■ **Exercise goal**:
Looking at the records below, count how many lines contain the string "different". Give that number alone.

■ **Data**:
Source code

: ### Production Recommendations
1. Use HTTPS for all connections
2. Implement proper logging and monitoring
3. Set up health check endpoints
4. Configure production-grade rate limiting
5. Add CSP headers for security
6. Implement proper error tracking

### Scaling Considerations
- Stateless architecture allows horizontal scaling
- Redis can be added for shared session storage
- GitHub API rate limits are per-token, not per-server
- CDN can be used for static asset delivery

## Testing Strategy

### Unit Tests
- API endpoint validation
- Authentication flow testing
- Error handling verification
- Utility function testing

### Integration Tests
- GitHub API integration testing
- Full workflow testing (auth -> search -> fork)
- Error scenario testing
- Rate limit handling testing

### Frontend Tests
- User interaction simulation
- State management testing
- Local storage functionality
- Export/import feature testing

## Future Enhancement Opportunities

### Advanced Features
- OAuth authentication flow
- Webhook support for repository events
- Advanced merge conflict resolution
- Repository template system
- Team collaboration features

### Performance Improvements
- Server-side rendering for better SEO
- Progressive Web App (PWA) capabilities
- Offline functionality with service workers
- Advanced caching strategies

---

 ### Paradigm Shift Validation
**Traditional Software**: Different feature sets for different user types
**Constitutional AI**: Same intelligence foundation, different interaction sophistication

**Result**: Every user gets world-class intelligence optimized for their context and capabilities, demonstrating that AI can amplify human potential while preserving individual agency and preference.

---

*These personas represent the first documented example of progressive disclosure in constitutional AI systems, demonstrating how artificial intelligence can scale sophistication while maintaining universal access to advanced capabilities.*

■ **Solved exercise**:
2